Here, we have used a phenotypic drug discovery approach to identify selective inhibitors of mitochondrial -but not glycolytic- tumor cell metabolism. Based on initial hits derived from a high-throughput screening campaign, a chemical series was optimized to achieve single digit nM potency (best IC50= 2 nM) in targeting OXPHOS-dependent cancer cells (grown on lactate as sole carbon source) but not glycolytic cells (grown on glucose; IC50 > 10 microM). Target deconvolution within this chemical series revealed 2 distinct mechanisms. One chemical subseries are direct inhibitors of the mitochondrial enzyme, dihydroorotate dehydrogenase (DHODH). Consistent with previous reports on DHODH inhibitors, these compounds potently impair AML cell proliferation (best IC50= 10nM) through induction of myeloid cell differentiation -a trait that can be rescued by providing exogenous uridine to the cell cultures (IC50 > 10 microM). A second chemically distinct subset of compounds inhibit mitochondrial OXPHOS, but does not inhibit DHODH. As expected, these compounds selectively target OXPHOS-dependent cancer cell lines, and display a robust selectivity window (determined in glycolysis-dependent cell lines). Moreover, these inhibitors do not affect a mixed-lymphocyte reaction (MLR) assay. In-depth metabolomic profiling in cancer cells fueled by glucose, lactate or glutamine, the precise molecular target of these compounds, and further in vivo characterization of these compounds will be presented. Finally, the unique opportunity to simultaneously inhibit both DHODH and OXPHOS using dual inhibitors will be evaluated in chemo-resistant AML models.

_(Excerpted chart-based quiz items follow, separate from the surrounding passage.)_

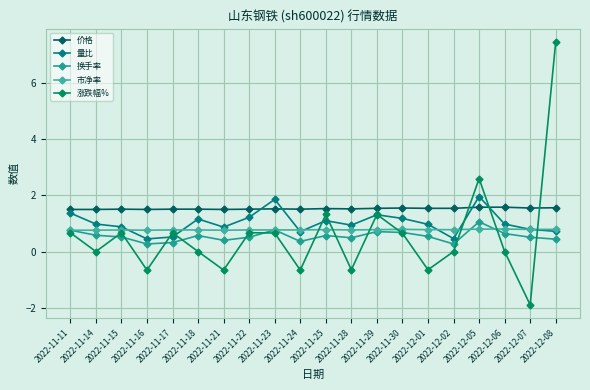

Reading left to right, list all the values displayed in this chart.

价格: 2022-11-11=1.5	2022-11-14=1.5	2022-11-15=1.5	2022-11-16=1.5	2022-11-17=1.5	2022-11-18=1.5	2022-11-21=1.5	2022-11-22=1.5	2022-11-23=1.5	2022-11-24=1.5	2022-11-25=1.5	2022-11-28=1.5	2022-11-29=1.5	2022-11-30=1.6	2022-12-01=1.5	2022-12-02=1.5	2022-12-05=1.6	2022-12-06=1.6	2022-12-07=1.6	2022-12-08=1.6
量比: 2022-11-11=1.4	2022-11-14=1.0	2022-11-15=0.9	2022-11-16=0.5	2022-11-17=0.5	2022-11-18=1.2	2022-11-21=0.9	2022-11-22=1.2	2022-11-23=1.9	2022-11-24=0.7	2022-11-25=1.1	2022-11-28=0.9	2022-11-29=1.3	2022-11-30=1.2	2022-12-01=1.0	2022-12-02=0.5	2022-12-05=2.0	2022-12-06=1.0	2022-12-07=0.8	2022-12-08=0.7
换手率: 2022-11-11=0.8	2022-11-14=0.6	2022-11-15=0.5	2022-11-16=0.3	2022-11-17=0.3	2022-11-18=0.6	2022-11-21=0.4	2022-11-22=0.5	2022-11-23=0.8	2022-11-24=0.4	2022-11-25=0.6	2022-11-28=0.5	2022-11-29=0.7	2022-11-30=0.7	2022-12-01=0.5	2022-12-02=0.3	2022-12-05=1.1	2022-12-06=0.6	2022-12-07=0.5	2022-12-08=0.4
市净率: 2022-11-11=0.8	2022-11-14=0.8	2022-11-15=0.8	2022-11-16=0.8	2022-11-17=0.8	2022-11-18=0.8	2022-11-21=0.8	2022-11-22=0.8	2022-11-23=0.8	2022-11-24=0.8	2022-11-25=0.8	2022-11-28=0.8	2022-11-29=0.8	2022-11-30=0.8	2022-12-01=0.8	2022-12-02=0.8	2022-12-05=0.8	2022-12-06=0.8	2022-12-07=0.8	2022-12-08=0.8
涨跌幅%: 2022-11-11=0.7	2022-11-14=0.0	2022-11-15=0.7	2022-11-16=-0.7	2022-11-17=0.7	2022-11-18=0.0	2022-11-21=-0.7	2022-11-22=0.7	2022-11-23=0.7	2022-11-24=-0.7	2022-11-25=1.3	2022-11-28=-0.7	2022-11-29=1.3	2022-11-30=0.7	2022-12-01=-0.7	2022-12-02=0.0	2022-12-05=2.6	2022-12-06=0.0	2022-12-07=-1.9	2022-12-08=7.5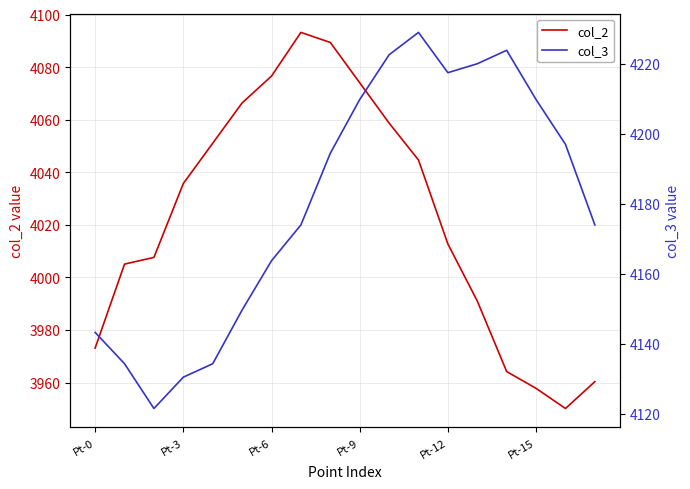

What is the label of the 1st point from the right?

17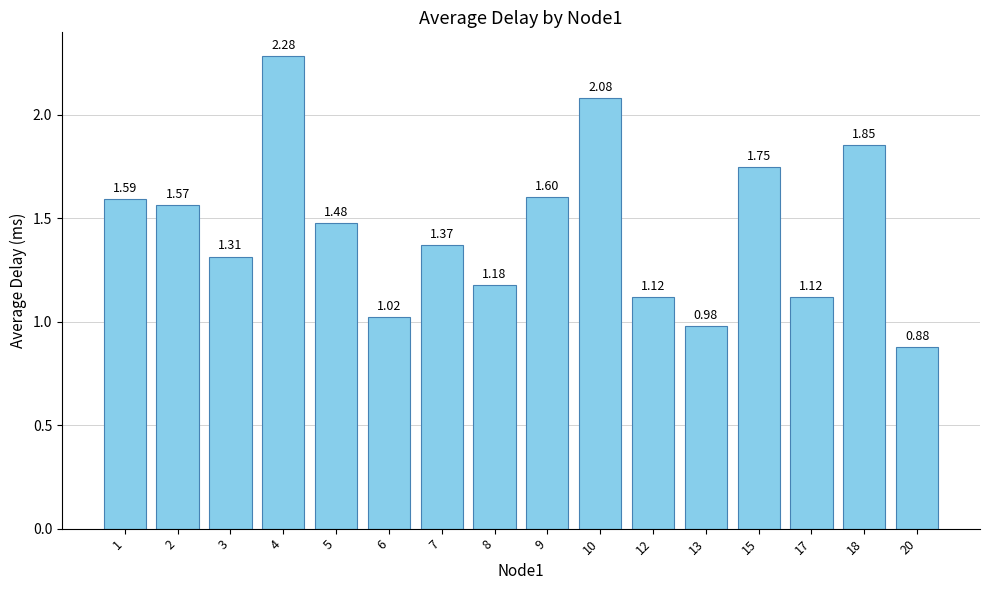

Count the number of data series in this chart.

1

Citation Format: Matthias Versele, Philippe Selhorst, Kristine Metzger, Marnik Nijs, Hugo Klaassen, Amuri Kilonda, Damien Marchand, Philippe Arzel, Dominique Lambin, Jean-Christophe Vanherck, Arnaud Marchand, Patrick Chaltin, Cyril Corbet, Olivier Feron. Discovery of novel DHODH and OXPHOS inhibitors [abstract]. In: Proceedings of the American Association for Cancer Research Annual Meeting 2019; 2019 Mar 29-Apr 3; Atlanta, GA. Philadelphia (PA): AACR; Cancer Res 2019;79(13 Suppl):Abstract nr 3865.